Prevalent switchers (N=1109) were 3.57-times more likely than continuers (N=3327) to switch to another originator biologic (hazard ratio [HR]=3.57, p<0.001). Of 249 prevalent switchers who switched to another originator biologic, 200 (80.3%) switched back to originator IFX. Incident switchers (N=571) were 2.55-times more likely than continuers (N=1713) to switch to another originator biologic (HR=2.55, p<0.001). Of 118 incident switchers who switched to another originator biologic, 90 (76.3%) switched back to originator IFX. Prevalent switchers were 1.25-times more likely than continuers to discontinue index therapy (HR=1.25, p<0.001). Similar results were observed in RA (prevalent population; switching: HR=3.49, p<0.001; discontinuation: HR=1.23, p=0.009) and IBD (prevalent population; switching: HR=3.82, p<0.001; discontinuation: HR=1.29, p=0.003) subgroups.
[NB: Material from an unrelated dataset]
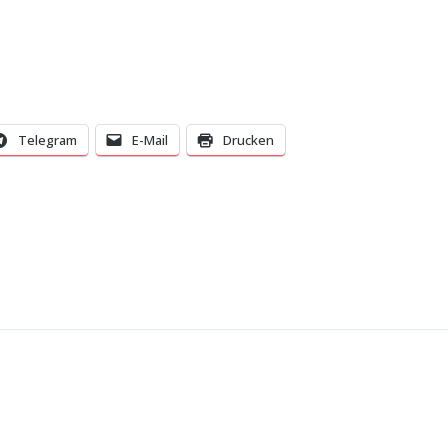
Telegram
E-Mail
Drucken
Patients switching from originator to biosimilar IFX were more likely to switch to another originator biologic (notably back to originator IFX) and discontinue index treatment than those remaining on originator IFX; however, reasons for switching are unknown.
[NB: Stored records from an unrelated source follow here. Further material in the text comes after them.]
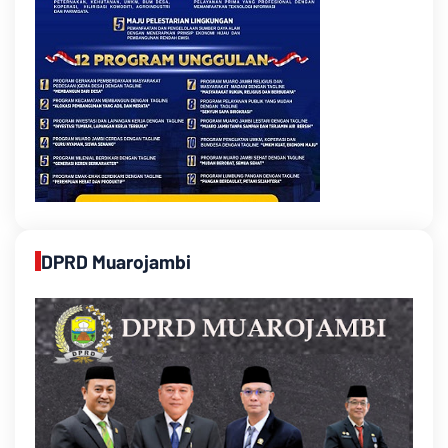
DPRD Muarojambi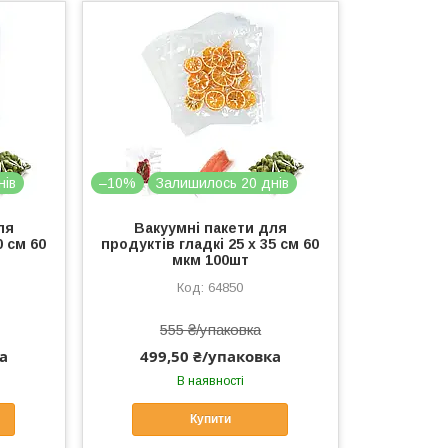
нів
–10%
Залишилось 20 днів
ля
Вакуумні пакети для
0 см 60
продуктів гладкі 25 х 35 см 60
мкм 100шт
64850
555 ₴/упаковка
а
499,50 ₴/упаковка
В наявності
Купити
比较在美国,由原研英夫利昔单抗(IFX)转换为IFX生物类似药(转换者)或继续使用原研IFX(持续使用者)且病情稳定的患者的转换和停药模式。
使用Symphony Health Solutions的患者交易数据集(2012年10月 - 2019年3月)来识别患有类风湿性关节炎(RA)、银屑病关节炎、斑块状银屑病、强直性脊柱炎或炎症性肠病(IBD)且有≥2次索赔记录的成年人;以及有≥1次原研或生物类似药IFX索赔记录的成年人。索引日期是转换者的首次IFX生物类似药索赔日期或持续使用者的随机原研IFX索赔日期。所有患者在索引前12个月内需有≥5次原研IFX索赔记录(现患人群)。还分析了在首次原研IFX索赔前有≥12个月观察期的患者子集(新发病例人群)。转换者与持续使用者按1:3匹配。停药定义为连续两次索引治疗索赔之间间隔≥120天。
现患转换者(N = 1109)转换为另一种原研生物制剂的可能性比持续使用者(N = 3327)高3.57倍(风险比[HR] = 3.57,p < 0.001)。在249名转换为另一种原研生物制剂的现患转换者中,200名(80.3%)又换回了原研IFX。新发病例转换者(N = 571)转换为另一种原研生物制剂的可能性比持续使用者(N = 1713)高2.55倍(HR = 2.55,p < 0.001)。在118名转换为另一种原研生物制剂的新发病例转换者中,90名(76.3%)又换回了原研IFX。现患转换者停止索引治疗的可能性比持续使用者高1.25倍(HR = 1.25,p < 0.001)。在RA(现患人群;转换:HR = 3.49,p < 0.001;停药:HR = 1.23,p = 0.009)和IBD(现患人群;转换:HR = 3.82,p < 0.001;停药:HR = 1.29,p = 0.003)亚组中观察到类似结果。
与继续使用原研IFX的患者相比,从原研IFX转换为生物类似药IFX的患者更有可能转换为另一种原研生物制剂(尤其是换回原研IFX)并停止索引治疗;然而,转换原因尚不清楚。